Depuis le mardi 11 août 2026, à l’aube, le Port Autonome de Lomé (PAL) connaît un ralentissement significatif de ses opérations. Le personnel, à l’appel du Syndicat des Agents du Port Autonome de Lomé (SYAPAL), a initié un débrayage de 72 heures, programmé pour s’achever le jeudi 13 août à 23h59. Cette action d’envergure révèle les tensions sociales profondes qui agitent ce pilier économique essentiel du Togo.
L’impasse sociale et l’échec du dialogue comme détonateurs
Au cœur de cette agitation se trouvent des revendications sociales et statutaires restées sans réponse depuis plusieurs mois. Les employés du Port Autonome de Lomé réclament, entre autres, une réévaluation de leurs salaires, la régularisation de leurs parcours professionnels et le respect scrupuleux des réglementations encadrant le travail portuaire.

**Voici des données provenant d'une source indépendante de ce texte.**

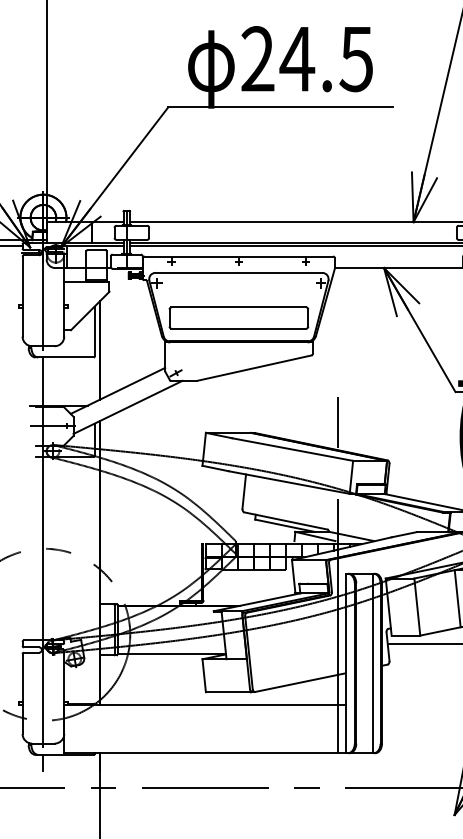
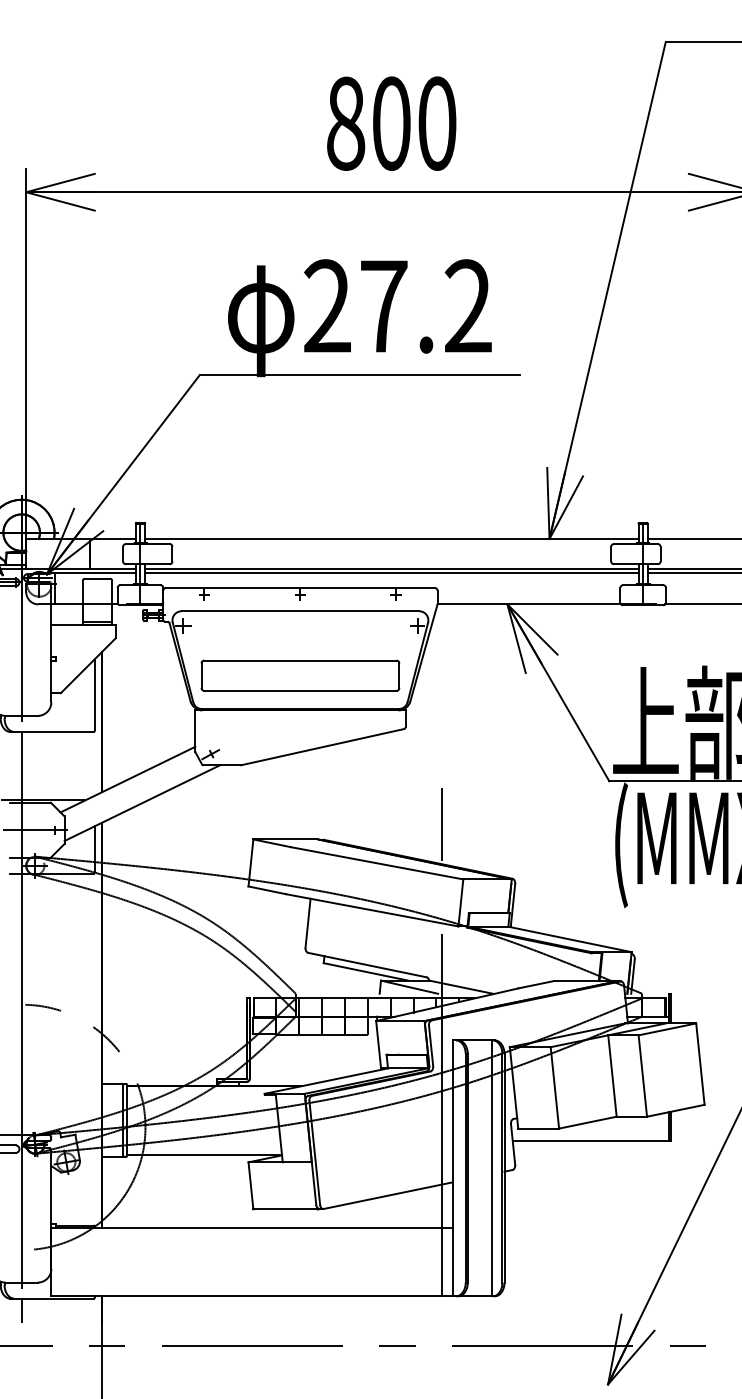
text: (325, 59) -> (424, 306), 24.5 -> 27.2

Le SYAPAL pointe du doigt l’attitude de la direction générale comme facteur déclencheur de ce mouvement. Après deux préavis de grève, l’un en juin et le second le 27 juillet, le syndicat dénonce ce qu’il qualifie de « simulacre de dialogue social » et accuse la direction portuaire de manque de sincérité. L’arrivée de Kokou Edem Tengue à la direction générale en juillet n’a, semble-t-il, pas suffi à désamorcer la crise, menant à cette confrontation.

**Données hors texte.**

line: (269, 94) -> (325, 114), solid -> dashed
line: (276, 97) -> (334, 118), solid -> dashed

Quelles projections en cas d’enlisement ?
Tandis que ce premier débrayage de 72 heures exerce une pression sur les responsables, la suite des événements pourrait prendre une tournure plus sérieuse. Si les demandes syndicales ne trouvent pas de réponses tangibles, plusieurs évolutions préoccupantes sont à envisager :
- Une intensification du mouvement : Le SYAPAL n’écarte pas la possibilité de prolonger la grève, voire d’opter pour un arrêt de travail illimité, ce qui bloquerait entièrement les activités de manutention, d’acconage et d’acheminement des cargaisons.
- Un engorgement logistique critique : Le Port Autonome de Lomé étant un carrefour essentiel pour le transbordement en Afrique de l’Ouest, une perturbation prolongée mènerait inévitablement à la saturation des terminaux à conteneurs. Cela forcerait les navires à se rediriger vers d’autres ports compétiteurs de la région, engendrant des frais supplémentaires considérables pour les compagnies maritimes.
- Des conséquences pour les nations du Sahel : Le port de Lomé représente une artère logistique vitale pour des pays enclavés comme le Burkina Faso, le Niger et le Mali. Une immobilisation prolongée provoquerait des retards significatifs dans l’approvisionnement en biens essentiels et alimenterait des pressions inflationnistes à travers l’ensemble de la sous-région.
Face à ces scénarios alarmants, le gouvernement et la direction du PAL se trouvent sous une forte pression. Il leur est impératif d’initier des négociations directes et constructives avec les représentants des employés avant que le préavis actuel n’arrive à son terme.